__TASK DIRECTIONS__
Only the lines from the one containing "<code>gather&#95;if</code> is the" through the end of the listing below belong in your answer; retype them exactly.

__ENTRIES SUPPLIED__
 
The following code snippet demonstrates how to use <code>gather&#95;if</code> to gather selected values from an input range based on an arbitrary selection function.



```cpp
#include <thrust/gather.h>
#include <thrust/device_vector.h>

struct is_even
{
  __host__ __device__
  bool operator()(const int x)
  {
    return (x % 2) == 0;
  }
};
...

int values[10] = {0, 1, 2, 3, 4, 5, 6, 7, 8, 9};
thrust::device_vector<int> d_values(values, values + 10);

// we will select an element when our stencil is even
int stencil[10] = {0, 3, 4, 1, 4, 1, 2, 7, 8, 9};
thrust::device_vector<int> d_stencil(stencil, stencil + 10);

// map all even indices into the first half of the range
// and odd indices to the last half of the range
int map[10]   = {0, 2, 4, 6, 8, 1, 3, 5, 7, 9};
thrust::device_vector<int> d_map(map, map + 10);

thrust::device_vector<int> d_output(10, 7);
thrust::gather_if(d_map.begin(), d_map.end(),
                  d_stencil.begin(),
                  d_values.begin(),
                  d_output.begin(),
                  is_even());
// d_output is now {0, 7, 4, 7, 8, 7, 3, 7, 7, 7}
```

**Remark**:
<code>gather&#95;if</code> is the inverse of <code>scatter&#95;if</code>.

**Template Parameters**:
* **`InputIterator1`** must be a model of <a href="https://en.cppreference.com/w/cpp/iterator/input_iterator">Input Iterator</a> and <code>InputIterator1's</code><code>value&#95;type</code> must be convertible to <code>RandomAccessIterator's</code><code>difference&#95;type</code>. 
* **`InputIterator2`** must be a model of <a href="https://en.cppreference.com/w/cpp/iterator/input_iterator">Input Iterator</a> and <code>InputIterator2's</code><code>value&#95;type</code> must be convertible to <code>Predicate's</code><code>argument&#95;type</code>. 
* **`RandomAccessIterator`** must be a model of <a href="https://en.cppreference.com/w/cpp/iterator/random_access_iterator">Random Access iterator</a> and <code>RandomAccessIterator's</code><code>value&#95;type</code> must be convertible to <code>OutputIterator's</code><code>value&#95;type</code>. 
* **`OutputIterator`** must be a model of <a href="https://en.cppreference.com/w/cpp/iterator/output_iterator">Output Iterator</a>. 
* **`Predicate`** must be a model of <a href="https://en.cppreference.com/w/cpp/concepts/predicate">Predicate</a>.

__COMPLETED EXERCISE__
<code>gather&#95;if</code> is the inverse of <code>scatter&#95;if</code>.

**Template Parameters**:
* **`InputIterator1`** must be a model of <a href="https://en.cppreference.com/w/cpp/iterator/input_iterator">Input Iterator</a> and <code>InputIterator1's</code><code>value&#95;type</code> must be convertible to <code>RandomAccessIterator's</code><code>difference&#95;type</code>. 
* **`InputIterator2`** must be a model of <a href="https://en.cppreference.com/w/cpp/iterator/input_iterator">Input Iterator</a> and <code>InputIterator2's</code><code>value&#95;type</code> must be convertible to <code>Predicate's</code><code>argument&#95;type</code>. 
* **`RandomAccessIterator`** must be a model of <a href="https://en.cppreference.com/w/cpp/iterator/random_access_iterator">Random Access iterator</a> and <code>RandomAccessIterator's</code><code>value&#95;type</code> must be convertible to <code>OutputIterator's</code><code>value&#95;type</code>. 
* **`OutputIterator`** must be a model of <a href="https://en.cppreference.com/w/cpp/iterator/output_iterator">Output Iterator</a>. 
* **`Predicate`** must be a model of <a href="https://en.cppreference.com/w/cpp/concepts/predicate">Predicate</a>.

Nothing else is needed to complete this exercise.